# who wants to compare mondays?



## ET (21/10/13)

so far today, clearomizer caused dead short on my newly fixed evic, had to resolder the switch's one pin
2 atm's one after the other go offline as i try to use them
ballie swearing me for "smoking" inside checkers
checkers not selling their iceland battered onion rings anymore 
sigh, keep calm and vape in a dark corner untill monday leaves the room


----------



## Riaz (21/10/13)

i had to go to court this morning to sort out a warrant of arrest that i didnt even know about, which was since 2010.

they didnt want to allow me to renew my car license until this was sorted. 

so i went to parow court for the warrant, after paying, went next door to the traffic department to renew the disk the lady says sorry this warrant needs to be paid. i said i just paid it, she says sorry its not updated yet.

now bare in mind i have to renew this disk today as my 21day grace period expires today. so i ask her ok so now what, she says call this number. i call and the guy tells me i need to fax the proof of payment to them and the system will be updated in a few days. i said i dont have a few days, this must be done today. any whoo 

i then had to drive to greenpoint to have the admin mark removed so i can renew the disk. 

(just btw, they dont renew car license in greenpoint anymore)

then i had to go to the civic centre and finally walked out with a new car license disk

what a damn mission


----------



## ET (21/10/13)

Stored data entries:
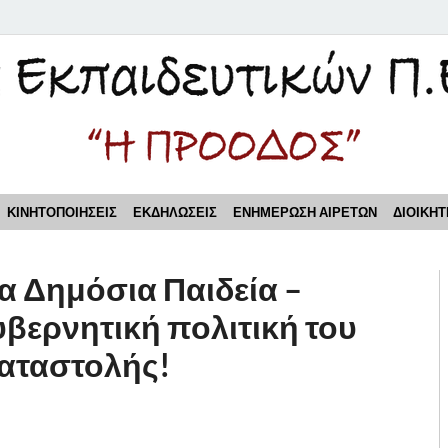
τικών Π.Ε. Πειραιά "Η Π
ΚΙΝΗΤΟΠΟΙΗΣΕΙΣ
ΕΚΔΗΛΩΣΕΙΣ
ΕΝΗΜΕΡΩΣΗ ΑΙΡΕΤΩΝ
ΔΙΟΙΚΗΤ
α Δημόσια Παιδεία –
υβερνητική πολιτική του
καταστολής!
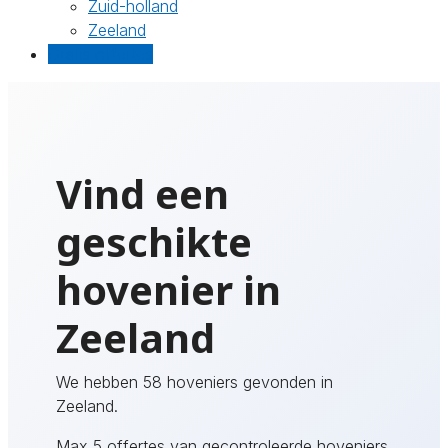
Zuid-holland
Zeeland
Gratis offertes
Vind een
geschikte
hovenier in
Zeeland
We hebben 58 hoveniers gevonden in
Zeeland.
Max 5 offertes van gecontroleerde hoveniers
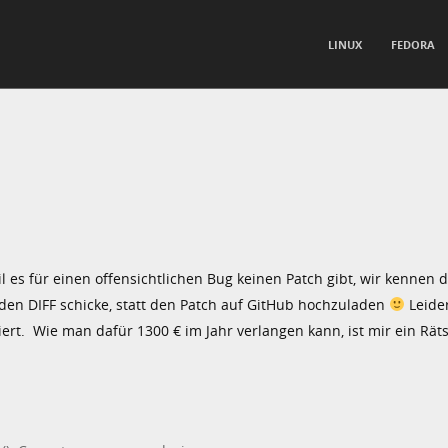
TO CONTENT
LINUX
FEDORA
nu
 es für einen offensichtlichen Bug keinen Patch gibt, wir kennen d
en DIFF schicke, statt den Patch auf GitHub hochzuladen
Leide
rt. Wie man dafür 1300 € im Jahr verlangen kann, ist mir ein Rätsel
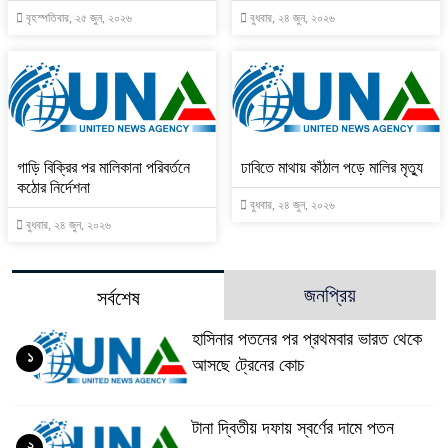
বৃহস্পতিবার, ২৫ জুন, ২০২৬
বুধবার, ২৪ জুন, ২০২৬
গাড়ি বিক্রির পর মালিকানা পরিবর্তনে
ঢাবিতে মাথায় কাঁঠাল পড়ে মালির মৃত্যু
কঠোর নির্দেশনা
বুধবার, ২৪ জুন, ২০২৬
বুধবার, ২৪ জুন, ২০২৬
জনপ্রিয়
সর্বশেষ
হাসিনার পতনের পর প্রথমবার ভারত থেকে
১
আসছে ট্রেনের কোচ
টানা দ্বিতীয় দফায় স্বর্ণের দামে পতন
২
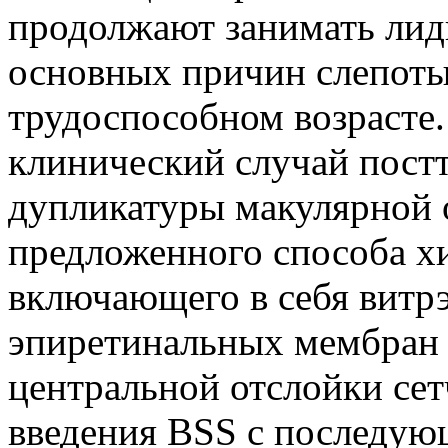
продолжают занимать ли
основных причин слепоты
трудоспособном возрасте.
клинический случай пост
дупликатуры макулярной о
предложенного способа хи
включающего в себя витр
эпиретинальных мембран
центральной отслойки сет
введения BSS с последую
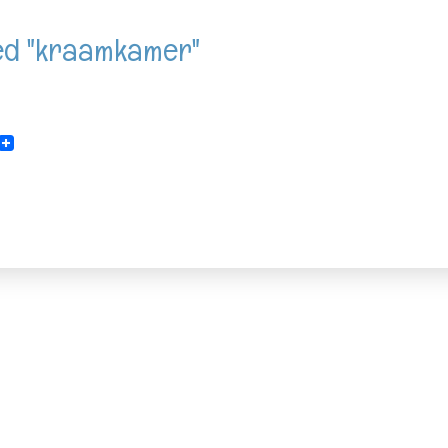
ed "kraamkamer"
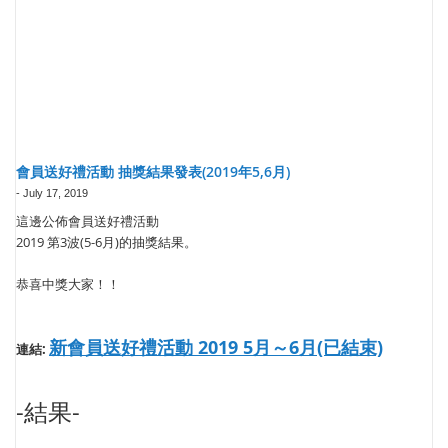
會員送好禮活動 抽獎結果發表(2019年5,6月)
-
July 17, 2019
這邊公佈會員送好禮活動
2019 第3波(5-6月)的抽獎結果。
恭喜中獎大家！！
新會員送好禮活動 2019 5月～6月(已結束)
連結:
-結果-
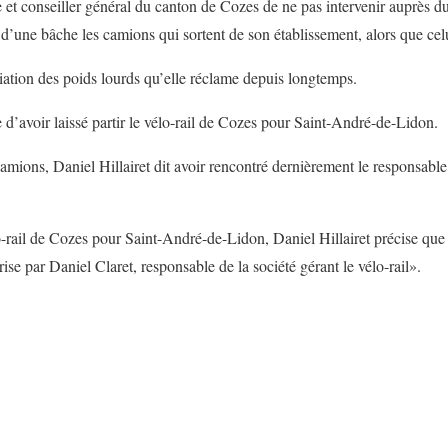
e et conseiller général du canton de Cozes de ne pas intervenir auprès du
r d’une bâche les camions qui sortent de son établissement, alors que celu
ation des poids lourds qu’elle réclame depuis longtemps.
 d’avoir laissé partir le vélo-rail de Cozes pour Saint-André-de-Lidon.
mions, Daniel Hillairet dit avoir rencontré dernièrement le responsable 
-rail de Cozes pour Saint-André-de-Lidon, Daniel Hillairet précise que
rise par Daniel Claret, responsable de la société gérant le vélo-rail».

QUESTIONS:
• A. In the Monday forum thread, where did Riaz finally get his new car license disk?
• B. Continue the Monday forum thread from its last line.
The rows are separate material from the Monday forum thread.

RESULTS OF THE EXERCISE:
• A. At the civic centre.

• B.
holy crappy mondays batman, that sucks big time


----------



## Gizmo (21/10/13)

Riaz said:


> i had to go to court this morning to sort out a warrant of arrest that i didnt even know about, which was since 2010.
> 
> they didnt want to allow me to renew my car license until this was sorted.
> 
> ...



Wow that's quite intense day. I had quite a chilled day. The office is really quite at the moment. So nothing exciting


----------



## Stroodlepuff (21/10/13)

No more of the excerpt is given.